Monday, February 11, 2013

Jodie Wu's Talk

Hello!

I attended Jodie Wu's talk, and it was absolutely amazing. As she said, 10% of entrepreneurs make it work, and hers is working.

When she started out talking, my first thought was : I want to be an  entrepreneur! Look at the difference she's making, with her idea under her instruction brought to fruition. She's making it happen.

Then she started talking about all of the challenges-- ie the details of how she got this company to work :). The engineering part isn't even half of the challenge... she had to go into the business world to get sponsors, to learn about when you can sell things, to learn about how to sell things, to learn how to earn trust from people... She has to work in so many different worlds that she (and I) aren't trained in. She has to work with people in the US, who are funding this, and people in developing countries, who are the consumers, and run this operation almost completely on her own with no indication of whether she'd succeed or not. You always hear about the amazing stories of the people who succeed, of which she is one, and yet you don't hear about all of the people who failed. And all of this work went into making a product that it really quite simple from the outside-- an existing technology, a corn scraper, hooked up to a bike. Now, of course, she's going into solar lamps, but SO MUCH WORK to get a corn scraper on a bike to people! It's amazing.

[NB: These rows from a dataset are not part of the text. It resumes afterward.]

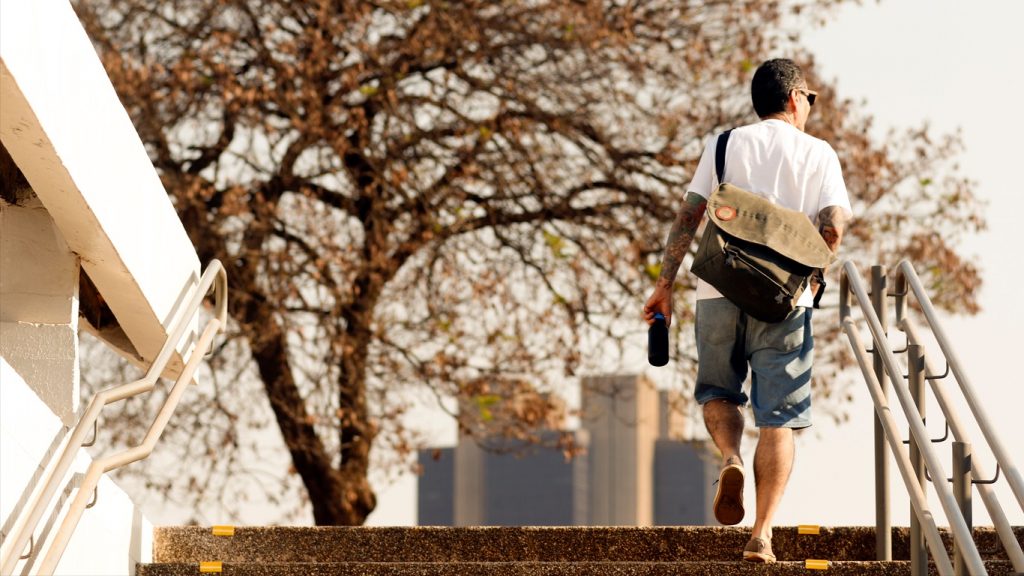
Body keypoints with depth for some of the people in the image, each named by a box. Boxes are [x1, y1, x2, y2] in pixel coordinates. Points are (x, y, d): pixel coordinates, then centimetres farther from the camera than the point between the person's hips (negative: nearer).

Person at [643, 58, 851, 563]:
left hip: (720, 291, 1)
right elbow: (833, 228, -6)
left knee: (717, 390, 21)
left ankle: (731, 458, -9)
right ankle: (762, 535, -3)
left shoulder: (726, 145, 9)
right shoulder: (818, 153, 6)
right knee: (778, 417, 4)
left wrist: (665, 284, 3)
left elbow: (688, 216, 1)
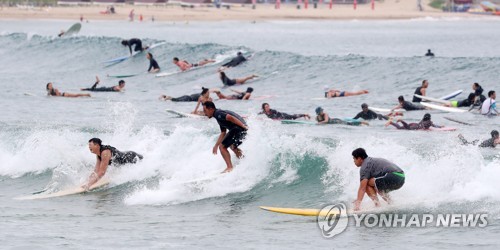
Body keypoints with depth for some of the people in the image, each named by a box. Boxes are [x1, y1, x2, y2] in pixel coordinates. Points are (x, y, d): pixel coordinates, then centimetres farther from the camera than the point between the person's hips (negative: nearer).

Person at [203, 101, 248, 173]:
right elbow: (223, 133, 28)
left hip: (239, 128, -10)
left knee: (222, 147, -7)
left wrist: (243, 126, -27)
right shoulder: (220, 115, 24)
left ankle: (229, 167, -11)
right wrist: (216, 146, 29)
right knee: (232, 146, 34)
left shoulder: (218, 114, -6)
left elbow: (230, 117, -22)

So her talk was really inspiration, but also shows the difference between straight engineering, which can be done in a university (and as she said, often ends in a university), and actually making a difference to people. It seems so sad that the people who are trained to engineer things aren't the people who need the things who are engineered, because I bet it would work much better if the consumers were also the producers. But you make do with what you have... or give education to those consumers! Education's the key to everything :).

So in summary, I'm so impressed by all Jodie Wu has managed to accomplish, and that I don't think I could accomplish, and I've definitely received a new perspective on the difference between doing something in a university setting and doing something that is actually useful, and gets to, the consumer.

Monica

1 comment:

  1. I'm glad you found the talk enlightening. I believe you could strive to do similar work if it was of interest.

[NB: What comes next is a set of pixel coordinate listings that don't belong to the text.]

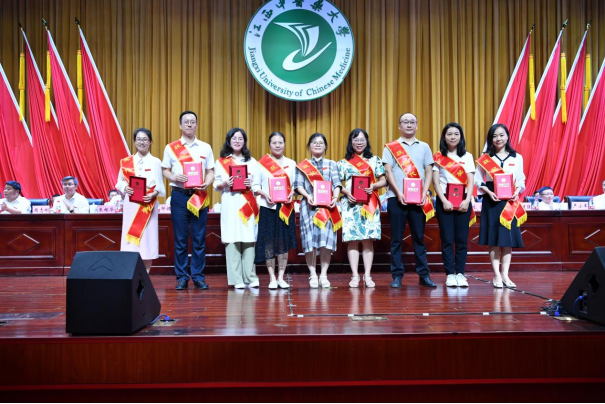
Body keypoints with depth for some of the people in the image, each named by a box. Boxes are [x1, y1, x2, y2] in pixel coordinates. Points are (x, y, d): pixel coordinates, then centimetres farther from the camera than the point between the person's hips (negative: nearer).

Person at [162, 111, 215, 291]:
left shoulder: (205, 147, 10)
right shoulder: (171, 148, 8)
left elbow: (211, 171, 9)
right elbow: (165, 170, 8)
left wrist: (207, 183, -10)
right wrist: (174, 177, -12)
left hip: (200, 195, 1)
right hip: (179, 195, -1)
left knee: (199, 238, 1)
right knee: (180, 239, 1)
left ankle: (198, 276, 9)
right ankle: (181, 277, 10)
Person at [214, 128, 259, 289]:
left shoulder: (251, 161, 15)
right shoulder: (221, 162, 12)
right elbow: (216, 184, 8)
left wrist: (251, 184, -9)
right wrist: (225, 183, -11)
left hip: (248, 204, 1)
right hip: (230, 205, -1)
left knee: (249, 240, -5)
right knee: (232, 241, -6)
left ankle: (250, 277, 0)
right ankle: (237, 279, -2)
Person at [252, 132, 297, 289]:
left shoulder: (291, 164, 11)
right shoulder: (261, 163, 4)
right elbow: (255, 186, 2)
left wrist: (292, 193, -10)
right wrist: (264, 194, -16)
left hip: (286, 208, 2)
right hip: (268, 207, -2)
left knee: (284, 242, 2)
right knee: (269, 242, -1)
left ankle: (281, 278, 11)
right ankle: (272, 278, 8)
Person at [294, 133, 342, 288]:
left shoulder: (332, 164, 16)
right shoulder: (302, 165, 13)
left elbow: (336, 184, 7)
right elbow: (298, 185, 3)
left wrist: (335, 197, -12)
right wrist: (307, 196, -15)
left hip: (327, 207, 1)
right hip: (309, 206, 0)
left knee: (326, 240, -7)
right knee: (310, 240, -6)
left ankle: (323, 275, 1)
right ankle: (313, 275, 2)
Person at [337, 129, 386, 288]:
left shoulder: (375, 160, 12)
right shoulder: (343, 163, 11)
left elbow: (383, 181, 10)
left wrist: (373, 187, -9)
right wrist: (346, 192, -11)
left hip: (370, 205, 0)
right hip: (350, 205, 0)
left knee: (368, 239, -1)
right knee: (352, 240, -3)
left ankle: (367, 276, 4)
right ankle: (355, 276, 2)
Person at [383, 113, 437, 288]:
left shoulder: (424, 147, 14)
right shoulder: (390, 147, 7)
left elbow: (429, 172, 9)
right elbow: (388, 171, -1)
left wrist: (424, 193, -5)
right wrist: (398, 193, -13)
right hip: (397, 197, -1)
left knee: (419, 237, 4)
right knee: (396, 238, 0)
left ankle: (424, 274, 8)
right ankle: (397, 275, 5)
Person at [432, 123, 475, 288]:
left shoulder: (467, 157, 9)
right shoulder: (438, 157, 6)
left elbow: (471, 181, 3)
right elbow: (436, 182, 0)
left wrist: (467, 200, -10)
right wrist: (444, 201, -11)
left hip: (463, 202, 1)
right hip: (444, 201, -1)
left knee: (462, 240, 1)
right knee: (447, 240, -1)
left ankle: (460, 273, 7)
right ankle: (450, 274, 3)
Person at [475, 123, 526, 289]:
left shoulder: (517, 158, 8)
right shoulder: (485, 158, 3)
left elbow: (521, 180, 8)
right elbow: (478, 181, 1)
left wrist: (516, 192, -11)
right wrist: (489, 192, -15)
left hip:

    There is some effort to link the engineering capability to the end user need, but it's also true that the world would be problematic if everyone were an engineer (or any other discipline), so the need for engineers to produce for people who are different is a given, though not necessarily at the current scale/mismatch. I'm glad you were able to see the reality of the challenges within the success story, as the latter is often all that we see.